2. LA GRANDE BEUVERIE : UNE DÉFLAGRATION SANS ANTÉCÉDENT
Dans ce grand banquet de la parole avinée (1938), Daumal est irrésistiblement génial. Les langues se délient et les personnages se mettent à parler le jargon qui les possède. C’est ce principe qui ordonne, sans modération, ce symposium débridé. Dans le monde des Paradis artificiels oeuvrent les Fabricateurs d’objets inutiles qui n’appellent jamais les choses par leurs noms, les Explicateurs qui n’expliquent rien, les Bougeotteurs, ces affairés de la com’, sans compter les littérateurs en tout genre. Prodigieux tableau à la Jérôme Bosch des forgeries langagières qui endorment le bon peuple.

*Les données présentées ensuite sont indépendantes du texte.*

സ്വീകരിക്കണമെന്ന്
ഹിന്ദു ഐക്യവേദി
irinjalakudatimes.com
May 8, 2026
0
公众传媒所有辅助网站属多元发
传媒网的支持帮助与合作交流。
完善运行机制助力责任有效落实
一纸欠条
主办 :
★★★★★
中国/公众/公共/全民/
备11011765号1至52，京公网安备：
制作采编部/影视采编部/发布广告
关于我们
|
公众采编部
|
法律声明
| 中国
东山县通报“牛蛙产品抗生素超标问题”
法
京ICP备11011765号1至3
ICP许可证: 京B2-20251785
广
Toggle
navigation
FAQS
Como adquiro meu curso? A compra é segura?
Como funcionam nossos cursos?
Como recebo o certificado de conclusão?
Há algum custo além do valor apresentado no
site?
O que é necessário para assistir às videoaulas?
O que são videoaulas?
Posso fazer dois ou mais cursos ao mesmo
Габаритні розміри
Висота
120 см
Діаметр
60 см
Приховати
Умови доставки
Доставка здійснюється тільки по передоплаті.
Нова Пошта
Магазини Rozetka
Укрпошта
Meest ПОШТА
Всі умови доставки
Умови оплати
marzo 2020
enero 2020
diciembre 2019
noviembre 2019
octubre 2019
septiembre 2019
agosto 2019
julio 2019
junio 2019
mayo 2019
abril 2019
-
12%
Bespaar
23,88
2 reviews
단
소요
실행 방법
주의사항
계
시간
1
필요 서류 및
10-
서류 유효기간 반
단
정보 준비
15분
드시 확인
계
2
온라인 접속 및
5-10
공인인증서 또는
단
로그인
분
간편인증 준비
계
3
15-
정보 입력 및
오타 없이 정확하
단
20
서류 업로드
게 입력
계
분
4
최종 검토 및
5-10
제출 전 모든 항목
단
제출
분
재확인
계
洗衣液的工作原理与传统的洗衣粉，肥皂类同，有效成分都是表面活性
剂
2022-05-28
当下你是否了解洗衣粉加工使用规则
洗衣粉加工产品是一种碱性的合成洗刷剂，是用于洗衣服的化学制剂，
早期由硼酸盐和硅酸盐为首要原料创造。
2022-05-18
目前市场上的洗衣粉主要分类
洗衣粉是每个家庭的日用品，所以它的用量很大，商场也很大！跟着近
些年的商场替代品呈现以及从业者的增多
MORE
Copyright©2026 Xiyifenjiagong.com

3. UN LIVRE PLUS ACTUEL QUE JAMAIS
Daumal n’est pas un hurluberlu, encore moins un auteur chic. C’est un écrivain qui écharpe au bout du style, du stylet, les jargons, les vains discours qui sèment la confusion. Lire René Daumal, c’est avoir, livre en main, la possibilité de s’extraire à la fois de la Babel de la confusion et de l’idiome abstrait et universel des experts, sans rapport avec la moindre réalité. Lire Daumal, ce n’est pas une prescription, c’est une ordonnance de survie pour accéder à un peu de vérité.